Generic Drugs No Longer the Bargains They Once Were


Generic drugs are often thought of as bargains.  But in the last year, the prices of many generic medicines have skyrocketed and pharmacists across Vermont say they and their customers are taking a hit. Jason Hochebert is one of the owners of Rutland Pharmacy, a family-owned business with four locations. 
He says generic prices have been all over the place lately. He picks up a bottle of Digoxin for instance, a popular heart medicine. “Yeah,” says Hochberg, “without warning it went from under $100 for a bottle to over a couple hundred dollars a bottle. Creams are another one - nystatin creams and triamcinolone creams which are your generic steroid or anti fungal creams - they’ve also skyrocketed in price.”  He says, “they used to be like $1.69 for a small tube and now it’s 12 bucks. That may not seem like a lot on the grand scale, but that’s 1000%.”
Ken Wilkins of Mount Tabor stops in Hochberg’s pharmacy to pick up his medicine. “As a newly diagnosed diabetic, I have to take more drugs,” says Wilkins. “And it seems like they’re changing them all the time.  And it is an issue for someone who’s retired and on a fixed income.”
For patients on Medicare or with low deductible insurance, the price hikes may be less noticeable. But Jim Godfrey, President of the Vermont Pharmacists Association, says the situation has hit those without insurance hard. “When you’ve been paying $30 cash a month for meds and then all of a sudden it goes up ten fold, you’ve got a $300 a month medication all of a sudden - this can be a significant issue.”
He and other pharmacists say it’s frustrating because the price hikes seem so random.

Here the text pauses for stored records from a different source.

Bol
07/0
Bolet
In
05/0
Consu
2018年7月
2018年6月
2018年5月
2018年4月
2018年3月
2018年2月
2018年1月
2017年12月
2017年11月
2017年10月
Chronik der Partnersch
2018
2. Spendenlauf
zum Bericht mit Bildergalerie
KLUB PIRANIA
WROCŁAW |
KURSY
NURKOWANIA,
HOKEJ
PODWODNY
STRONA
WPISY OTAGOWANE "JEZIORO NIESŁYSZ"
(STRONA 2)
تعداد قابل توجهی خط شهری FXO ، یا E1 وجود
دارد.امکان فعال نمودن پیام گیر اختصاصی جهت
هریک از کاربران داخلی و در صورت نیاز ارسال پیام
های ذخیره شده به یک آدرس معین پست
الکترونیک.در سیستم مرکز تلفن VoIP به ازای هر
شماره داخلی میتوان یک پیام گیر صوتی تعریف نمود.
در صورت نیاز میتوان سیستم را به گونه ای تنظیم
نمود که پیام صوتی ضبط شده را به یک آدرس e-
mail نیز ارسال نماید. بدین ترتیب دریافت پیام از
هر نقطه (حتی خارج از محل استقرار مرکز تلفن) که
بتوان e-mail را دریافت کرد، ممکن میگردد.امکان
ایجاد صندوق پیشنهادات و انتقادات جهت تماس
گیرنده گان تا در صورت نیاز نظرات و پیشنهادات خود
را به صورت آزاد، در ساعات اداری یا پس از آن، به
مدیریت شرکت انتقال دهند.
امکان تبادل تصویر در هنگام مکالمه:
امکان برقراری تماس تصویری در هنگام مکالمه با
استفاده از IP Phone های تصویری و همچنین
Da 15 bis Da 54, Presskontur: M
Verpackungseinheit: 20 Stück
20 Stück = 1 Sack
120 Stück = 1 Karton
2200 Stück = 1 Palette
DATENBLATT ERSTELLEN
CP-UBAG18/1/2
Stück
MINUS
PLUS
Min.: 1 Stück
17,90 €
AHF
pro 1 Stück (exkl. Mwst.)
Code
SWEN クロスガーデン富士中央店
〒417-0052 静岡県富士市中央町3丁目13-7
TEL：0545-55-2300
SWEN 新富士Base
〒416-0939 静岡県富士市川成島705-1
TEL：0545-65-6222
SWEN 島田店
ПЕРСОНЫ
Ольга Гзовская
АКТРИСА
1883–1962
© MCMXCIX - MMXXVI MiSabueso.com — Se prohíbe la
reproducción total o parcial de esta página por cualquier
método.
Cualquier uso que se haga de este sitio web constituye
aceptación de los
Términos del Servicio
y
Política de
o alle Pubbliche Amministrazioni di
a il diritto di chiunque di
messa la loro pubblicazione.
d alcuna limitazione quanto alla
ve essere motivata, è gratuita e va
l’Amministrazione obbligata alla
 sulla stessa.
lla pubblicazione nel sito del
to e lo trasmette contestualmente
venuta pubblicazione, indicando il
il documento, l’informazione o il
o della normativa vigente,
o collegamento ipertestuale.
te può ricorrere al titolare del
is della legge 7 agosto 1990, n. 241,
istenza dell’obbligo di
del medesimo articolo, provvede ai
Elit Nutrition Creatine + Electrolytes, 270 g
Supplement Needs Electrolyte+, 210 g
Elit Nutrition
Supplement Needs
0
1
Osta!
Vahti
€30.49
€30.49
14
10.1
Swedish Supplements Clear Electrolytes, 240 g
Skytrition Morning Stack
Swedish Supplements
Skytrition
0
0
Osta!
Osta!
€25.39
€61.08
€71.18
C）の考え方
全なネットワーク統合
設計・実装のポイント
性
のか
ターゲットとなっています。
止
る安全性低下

But Robert Jaffe says there's nothing random about it.  Jaffe is a spokesman for Lannett Company, which makes and sells close to 80 different generic drugs.  In an email to VPR, Jaffe wrote that drug prices are affected by numerous market forces including the increase in cost for hard to find raw materials, new steps in the Food and Drug Administration product development process, as well as what he described as a dramatic increase in fees for submitting a generic drug application.
Rutland Pharmacy’s Jason Hochberg understands the economics, but he and other pharmacists complain that insurance reimbursements aren’t keeping up with the price increases.